Lors de notre entretien avec Mme B.J., cette dernière nous a
confié être très impliquée dans la situation de ses enfants. Toutefois, selon
l'enseignante de F., MmeB.J.________ n'a jamais pris contact avec
l'enseignante.
Le comportement de Mme B.J.________ et sa difficulté à entrer en
relation avec F.________ et V.________ sont très préoccupants. Le cadre actuel des
visites ne nous paraît pas adéquat. Nous estimons nécessaire que les visites avec
leur mère soient encadrées par un professionnel.
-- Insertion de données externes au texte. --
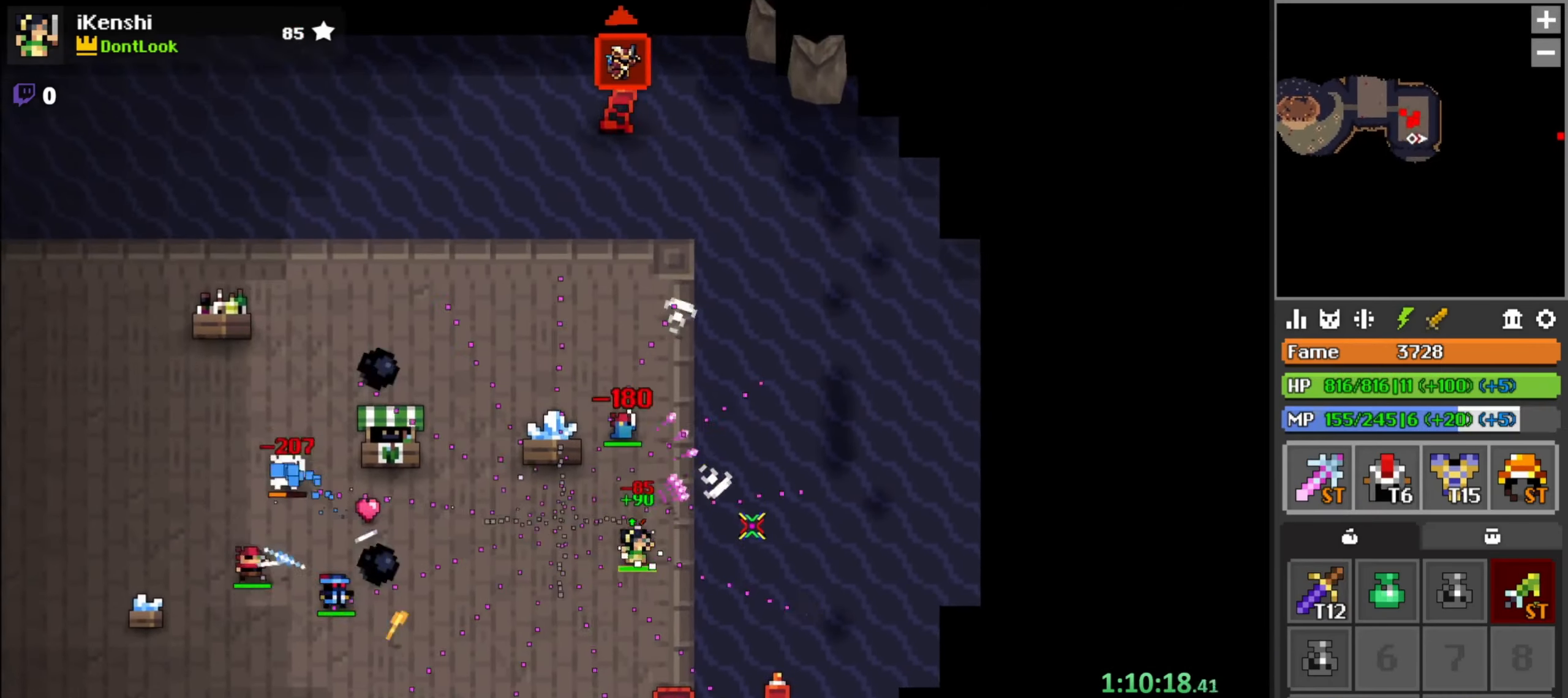
{"keys": ["a"], "mouse": ["left"], "events": [[133, "a", "down"], [183, "a", "up"], [200, "s", "up"], [250, "a", "down"]]}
Aussi, dans cette attente, nous
proposons à votre Autorité qu'une suspension des visites soit prononcée.
En restant à votre disposition pour tout renseignement
complémentaire, et dans l'attente de vos déterminations, nous vous prions de
recevoir, Monsieur le Président, nos salutations distinguées ».
b) Par ordonnance de mesures superprovisionnelles du 27 avril
2016, le premier juge, se fondant sur la convention partielle signée par les
parties à l’audience du 13 juillet 2015 et sur le rapport du SPJ du 26 avril
2016, a suspendu avec effet immédiat le droit de visite de B.J.________ sur
ses enfants F.________ et V.________ (I) et déclaré cette ordonnance
immédiatement exécutoire et valable jusqu’à droit connu ensuite de
l’audience de mesures provisionnelles à fixer (II).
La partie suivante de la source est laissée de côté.